The Night of the Iguana kicks off this year’s Tennessee Williams Festival St. Louis, and it’s a hot time in the old town. Taken from a short story which evolved into the play and then a film, it’s one of the classic Williams pieces, full of steam and drama.
A seedy hotel in the rain forests of Mexico, a point between feverish daze and reality carefully created by Dunsi Da, is the setting. It’s owned and run by Maxine Faulk, a bawdy, strong-willed woman whose older husband has recently died. She’s employed a couple of young men who have worked as cliff divers at other hotels, barking orders and utilizing them in other ways, not all of which are seen onstage. Climbing up the steep hill to the hotel is a returning guest, the Reverend Mr. Lawrence Shannon, who’s unexpectedly brought a busload of Baptist ladies who comprise a group tour he’s leading.
Shannon has more than a busload of problems. He’s a binge alcoholic and has a taste for very young women. The group is unhappy with pretty much everything he’s done on the tour, from food to no sightseeing. The crowning touch is his over-appreciation of a 16-year-old on the tour.
Maxine doesn’t want the Baptist ladies, who are still in the bus, and the ladies don’t want to stay there, but Shannon is in the middle of what could charitably be called an(other) existential crisis, dodging both the group leader and the little sweetie who still has the hots for him. To add fuel, Maxine certainly would like for Shannon to stay. Then two more unexpected guests arrive, a middle-aged woman and her very elderly grandfather, both itinerant artists.
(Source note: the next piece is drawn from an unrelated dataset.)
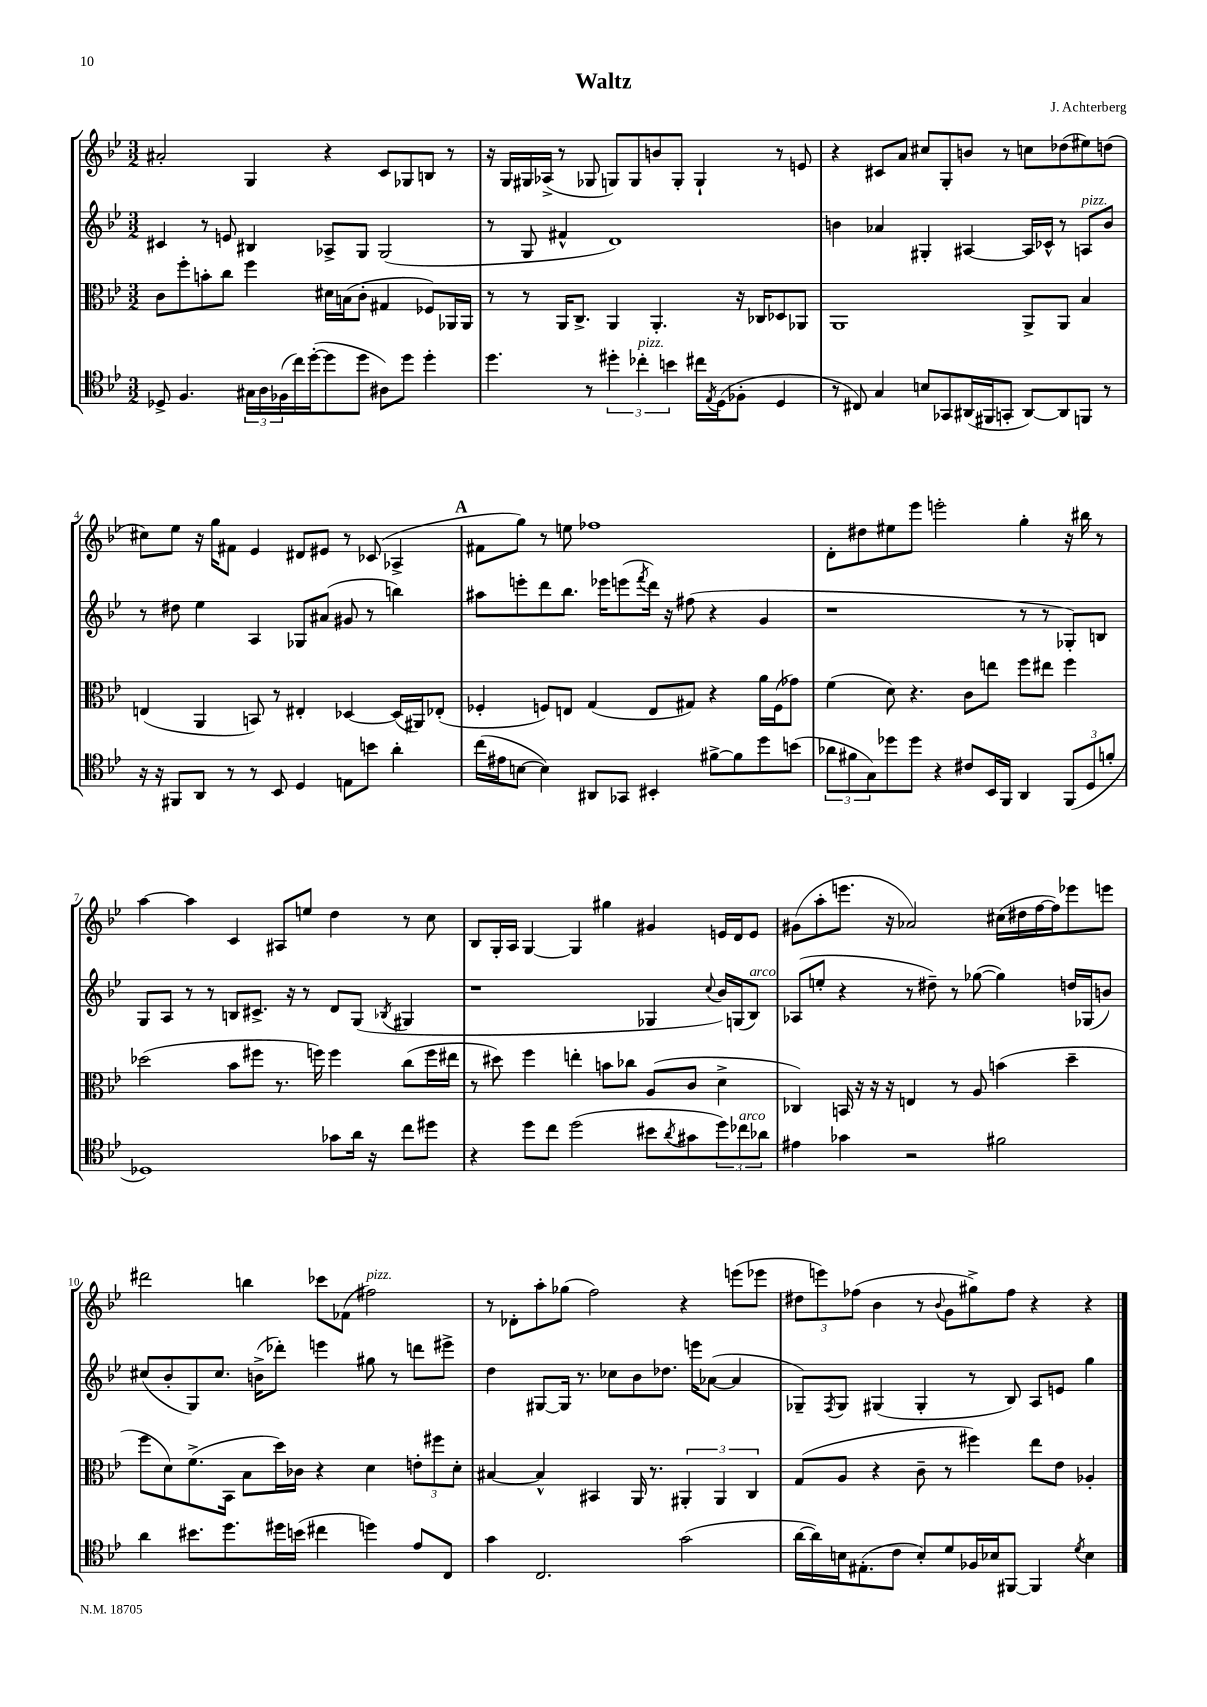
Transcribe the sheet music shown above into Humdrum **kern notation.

It’s a show packed with great work. James Andrew Butz, (the actor formerly known as Jim Butz) gives Shannon desperation and wildness, falling into self-contemplation and then completely losing it, a tooth-rattling performance. The crowning touch is his mastery of the mid-stage hammock, hammocks being nice to look at but the very devil to manage gracefully. Maxine, the hotel owner, comes to us via Lavonne Byers in a performance that could have been played far more widely. But that would have given us a caricature of character. Instead we see a long look or a raised eyebrow instead of a more salacious move. It makes the audience look more closely.
New to St. Louis is Nisi Sturgis as Hannah, the sketch artist-granddaughter. The family is from Nantucket, and Hannah is a self-contained New Englander. Nevertheless, she eyes Shannon with restrained curiosity and kindness, enough that Maxine senses a challenge to her play for him. Sturgis’ Hannah is half-ethereal, reality-based but still, somehow, almost floating. Hannah’s grandfather is played by Harry Weber, perhaps better known to St. Louis as a sculptor. (Ironically, the bust of Tennessee Williams at Euclid and McPherson is Weber’s work. He’s swell as the aged grandfather, a poet trying to create his swan song.)
Williams’ plays, like Woody Allen’s movies, always have a character that is at least partly identifiably Williams. Here it’s Shannon, but in another sense, it’s part of Hannah, as well, a different side of Williams, the calm and almost loving talking to the nearly-out-of-control.
Tim Ocel directed, clearly using a clear vision of what this ought to be, and he’s delivered in spades. Jon Ontiveros’ lighting is a key, and so is Ellie Schwetye’s sound. It’s been a while since the play was done in St. Louis, and it’s something theatre-goers ought to flock to.